If Samuel’s realization of peace marks the novel’s thematic climax, Hill uses as a backdrop to that narrative the chronicle of 50 years of American culture that is so divided and intent on distrust and hostility that the ending of the novel can seem ironic. Samuel restores his voice as an artist, and he earns his way back to a mother, but America lurches uncertainly through an ugly presidential election in which front-runner Governor Packer capitalizes on the divisions over gender, income, race, religion, and sexual identity. Bishop Fall dies in America’s prolonged campaign of occupation in Iraq, that is, more than a decade after 9/11, both bloody and futile; Bethany, Bishop’s twin sister, protests against the wealthy while engaged to one of Wall Street’s wealthiest financiers; and Alice fights a lonely campaign against reckless land developers to preserve the fragile ecosystems of Lake Michigan. Hill recreates the tempestuous 1960s when America witnessed the chaotic street birth of civil rights and the struggle to end an unpopular war. In his assessment of contemporary America, then, Hill suggests that we are a country dreaming of peace while at war with ourselves.
A vivid memory that defines Faye centers on an afternoon barbeque in Iowa when neighbors discovered that Frank, Faye’s surly and distant father, had quietly built a bomb shelter (it was at the height of the Cold War) in the basement of the family’s home. Even as his neighbors share his barbeque, he assures them he has no intention of sharing the shelter should the time arrive.
Faye is puzzled by her father’s misanthropy. To explain, in a rare moment of tenderness, Frank shares with Faye a story from his childhood growing up in bleak coastal Norway, a gloomy wilderness world full of superstitions and spirits. His farm home was haunted, he admits matter-of-factly, by a nisse, or a nix, a quasi-benign ghost that had stayed in the basement and watched over the house. The young Faye is terrified and asks whether their home was haunted; her father says only, “Sometimes they’ll follow you your whole life” (282). That night Faye cannot sleep, worried there was a monster in the basement.
Faye is found the next morning, shivering and shaking in the basement. She cannot talk or see—and she has no memory how she got there or what happened. The doctors at the hospital conjecture she had some sort of panic attack, but Faye knew her father’s ghost had followed him to America and had attacked her: “Every life has a moment like this, a trauma that breaks you into brand new pieces. This was hers” (285).

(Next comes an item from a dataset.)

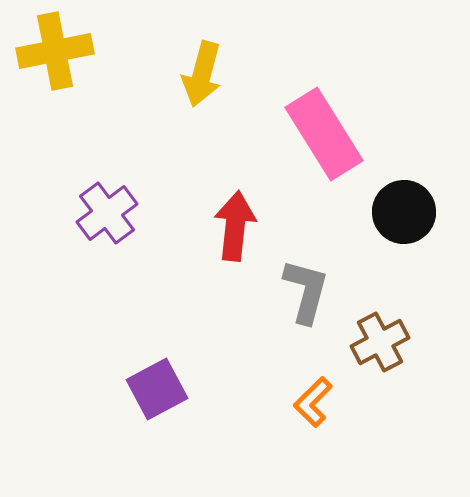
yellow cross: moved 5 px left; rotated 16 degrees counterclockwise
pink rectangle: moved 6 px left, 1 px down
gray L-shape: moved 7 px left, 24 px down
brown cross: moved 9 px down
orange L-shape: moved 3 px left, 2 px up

The nix symbolizes the heavy burden of the past and the pull of the status quo. It suggests the sense of being cursed when any person decides to break free of the familiar, to leave home and family. On the eve of her departure for Chicago, Faye is again visited by the nix and wonders whether she should stay. As a haunting spirit, the nix suggests how difficult confronting that past and those decisions can be. Thus, the nix becomes a strategy for staying, for resisting the call of the world, to surrender to the familiar and never grow from it. Only later will Faye realize the terrible guilt her father carried with him for abandoning his own family back in Norway after the war—a guilt, or nix, that Faye has wrestled with 20 years since she abandoned Samuel. In prison after throwing rocks at Governor Packer, Faye will again be visited by the nix who will damn her for being a renegade mother. The closing exorcism of the nix from the Andreson-Anderson clan is achieved through honesty, awareness, and embracing rather than surrendering to family and home.